Metals make up much of the magnificence that is a piece of fine jewellery, but it’s easy to overlook the materials when a shimmering gemstone is centre stage. Offering different looks and strengths, we break down the four key bases to consider in the search for your next special something.
The most popular choice for modern fine jewellery, gold comes in three colour options: yellow, white and rose. There are also different karats: 10K, 12K, 14K, 18K or 24K. Each karat contains a different amount of pure gold, which changes the weight and price of jewellery. For example, 10K gold contains 41.7% pure gold, while 24K gold is 100% pure gold.
It’s important to note that, when a material is referred to as 'gold-filled', it does not mean that the material is 100% pure.

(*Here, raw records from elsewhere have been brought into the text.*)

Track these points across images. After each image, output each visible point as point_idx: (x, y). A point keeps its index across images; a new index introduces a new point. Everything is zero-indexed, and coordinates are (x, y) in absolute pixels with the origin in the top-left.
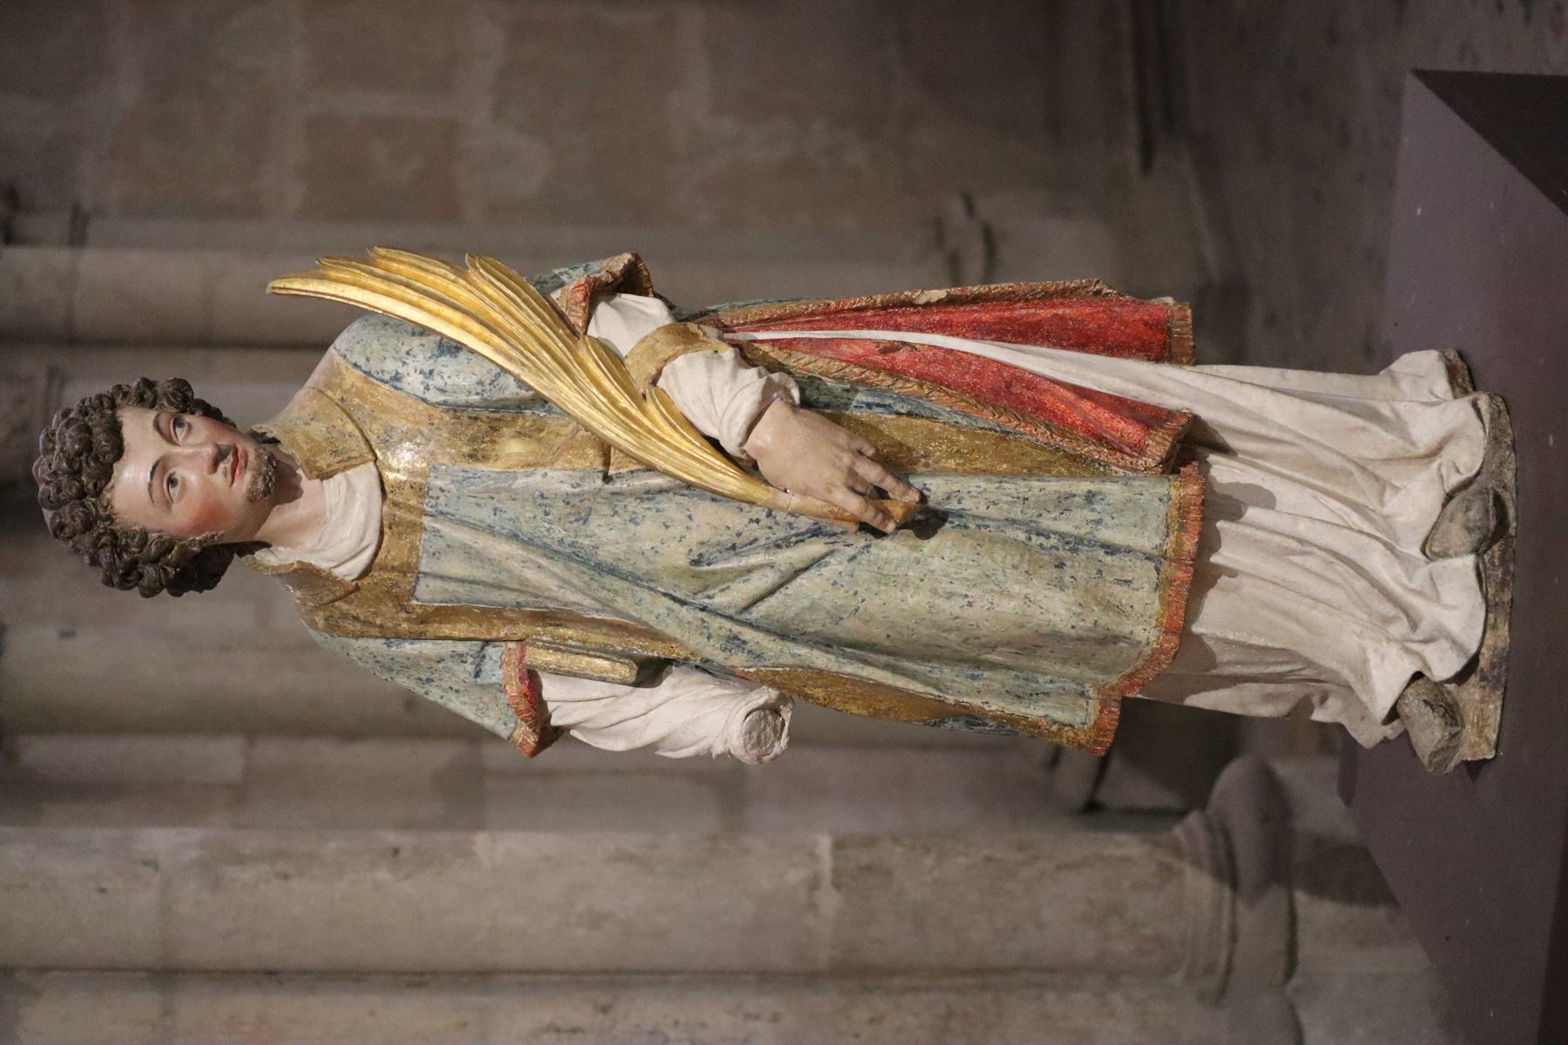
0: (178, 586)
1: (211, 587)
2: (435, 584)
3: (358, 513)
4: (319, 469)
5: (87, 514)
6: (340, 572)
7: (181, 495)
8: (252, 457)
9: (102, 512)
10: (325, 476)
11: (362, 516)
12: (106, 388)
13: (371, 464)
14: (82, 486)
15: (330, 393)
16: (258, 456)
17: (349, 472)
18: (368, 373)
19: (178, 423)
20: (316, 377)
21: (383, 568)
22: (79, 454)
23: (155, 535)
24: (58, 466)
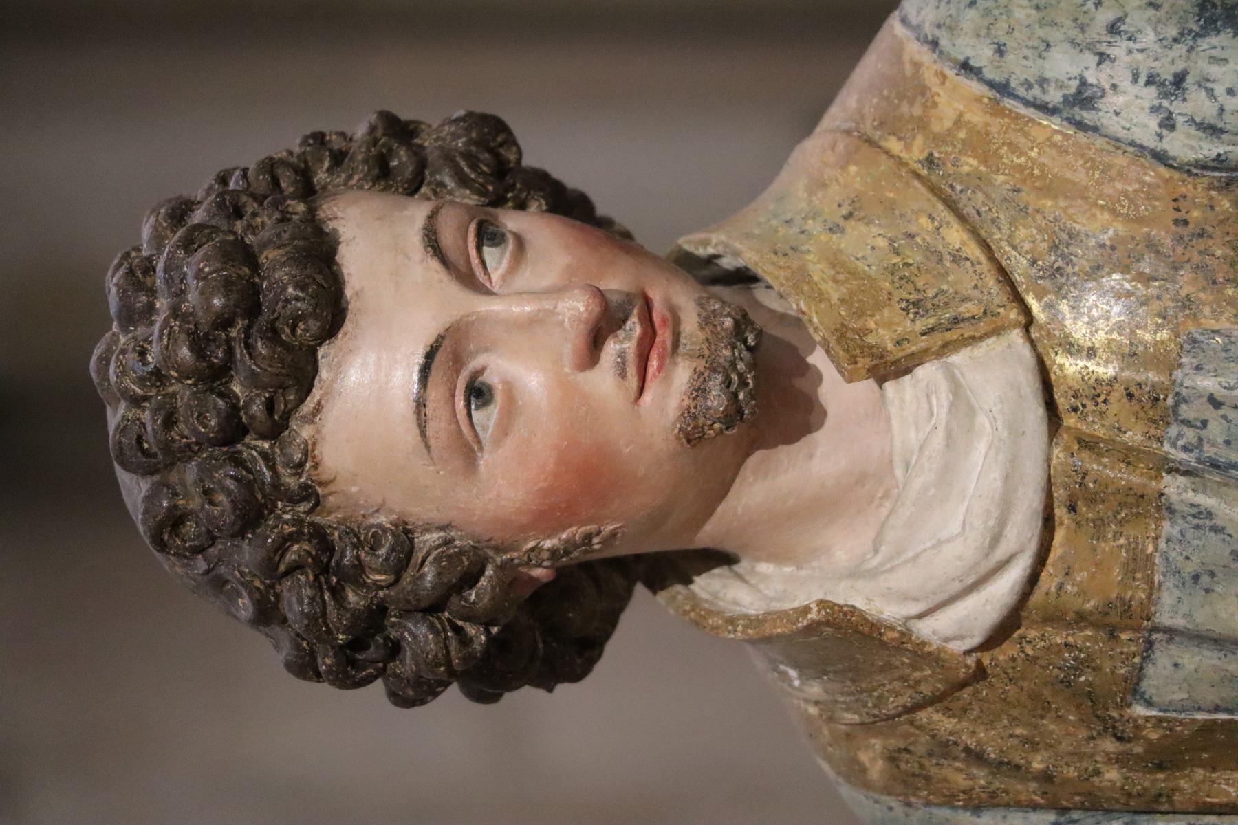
0: (488, 677)
1: (576, 676)
2: (1194, 660)
3: (982, 470)
4: (877, 353)
5: (248, 485)
6: (932, 630)
7: (504, 429)
8: (690, 323)
9: (291, 482)
10: (888, 369)
11: (995, 478)
12: (286, 141)
13: (1016, 336)
14: (234, 409)
15: (894, 145)
16: (708, 321)
17: (958, 359)
18: (1003, 88)
19: (488, 234)
20: (855, 98)
21: (1054, 617)
22: (224, 322)
23: (433, 538)
24: (168, 356)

Rather, it is actually made up of several layers of gold plating, making it longer lasting than a piece specifically classified as 'gold-plated'. Gold-plated materials are essentially an overlay of a specific karat of gold, usually coating sterling silver and titanium metals.
Platinum is a natural bright white metal that comes directly from the earth, and being 30 times more rare than gold, it’s a particularly luxurious choice. Because of its natural durability and colour, platinum is perfect for showing off diamonds and gemstones. There are a couple of different platinum purities: 950 platinum contains a blend of 95% platinum and 5% alloy metals (like ruthenium, for example), and 900 platinum contains 90% platinum and 10% alloy metals. It's worth keeping in mind that, as a heavy and dense metal, a platinum ring will feel much more weighty than an 18K gold alternative.
Titanium is the hardest natural metal in the world. It’s so strong, in fact, that it’s actually three times the strength of steel, but it’s also surprisingly lightweight, making it ideal for chunkier jewellery styles. It's typically a silvery-white shade, but can be found in a broad range of colours, and because it is 100% hypoallergenic, it won't react to sensitive skin. It's also much more scratch-resistant than other jewellery metals, meaning it'll maintain its appearance for longer.
Silver isn't a hugely popular choice for fine jewellery, but it is on the rise, particularly for men's styles. In a white-grey shade, silver is a softer metal than gold, platinum and titanium. Considering sterling silver has a purity of around 92.5%, it’s less suitable for daily wear because of the risk of oxidation which can alter the colour and shine. That being said, with the right jewellery cleaner or the help of your local jeweller, it can eventually be restored to its original sheen.